Widoczny ekwipunek: Płaszczyk i przyczepiona do niego biwa.
GG/Discord: Kraze#5092
Multikonta: Don Patch | Fujiko

Re: Dworek "Heiwa"

Post autor: Tatsuo »

Misja 3# [ B ]
13 / 45
Ame Meitou

Lakoniczność wypowiedzi Ame z początku sprawiła, że Saburo był gotowy do przejęcia inicjatywy w rozmowie, lecz trudno jest się wyzbyć artystycznej dusza, która silnie w nim trwała.

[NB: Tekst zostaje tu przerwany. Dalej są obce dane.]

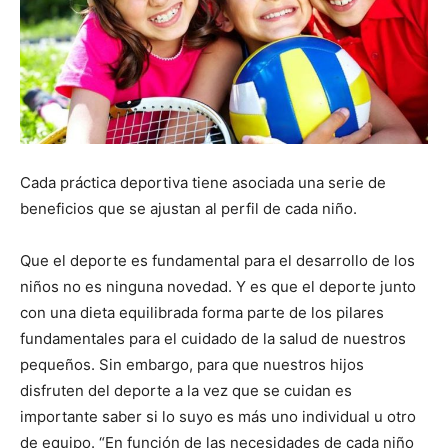
Cada práctica deportiva tiene asociada una serie de
beneficios que se ajustan al perfil de cada niño.
Que el deporte es fundamental para el desarrollo de los
niños no es ninguna novedad. Y es que el deporte junto
con una dieta equilibrada forma parte de los pilares
fundamentales para el cuidado de la salud de nuestros
pequeños. Sin embargo, para que nuestros hijos
disfruten del deporte a la vez que se cuidan es
importante saber si lo suyo es más uno individual u otro
de equipo. “En función de las necesidades de cada niño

A przez to, szczególnie gdy tworzył, musiał się zatopić w tym, co obecnie obserwował. Czy był to spokojny lot ptaków nad polaną, czy burzliwy szum morskich fal rozbijających się o brzeg. Nawet tłum na targowisku był obiektem, w który należało się całkowicie wtopić, o ile pragnie się uchwycić jego prawdziwe piękno. Ame słusznie zauważył, że na wykonaniu zadania powinno należeć nie tylko jemu, ale i samemu Saburo, który wyjawiając niejako sekrety rodziny, mógłby narazić się na konsekwencję. Jak to mówią - wszyscy z tego coś wyciągną, o ile będą cicho i nie będą się wychylać tam, gdzie nie jest to potrzebne. – Przejdźmy może do jedzenia, skoro jest już niemalże gotowe. – Skinąwszy głową w kierunku swojej służki, ta opuściła wreszcie ten jakże nieprzestronny pokój, pozostawiając srebrnowłosego ze swoim obecnym przełożonym. W garnku znajdowały się standardowe warzywa, które pływać powinny w zupie. Wśród nich jednak z trudem było szukać bakłażana, będącego ulubionym warzywem Ame. Być może z niego zostanie przygotowane specjalne danie. Pan malarz, rozłączając drewniane pałeczki, nałożył sobie do mniejszej z miseczek nieco wołowiny, makaronu i warzyw, zalewając to wszystko wywarem. 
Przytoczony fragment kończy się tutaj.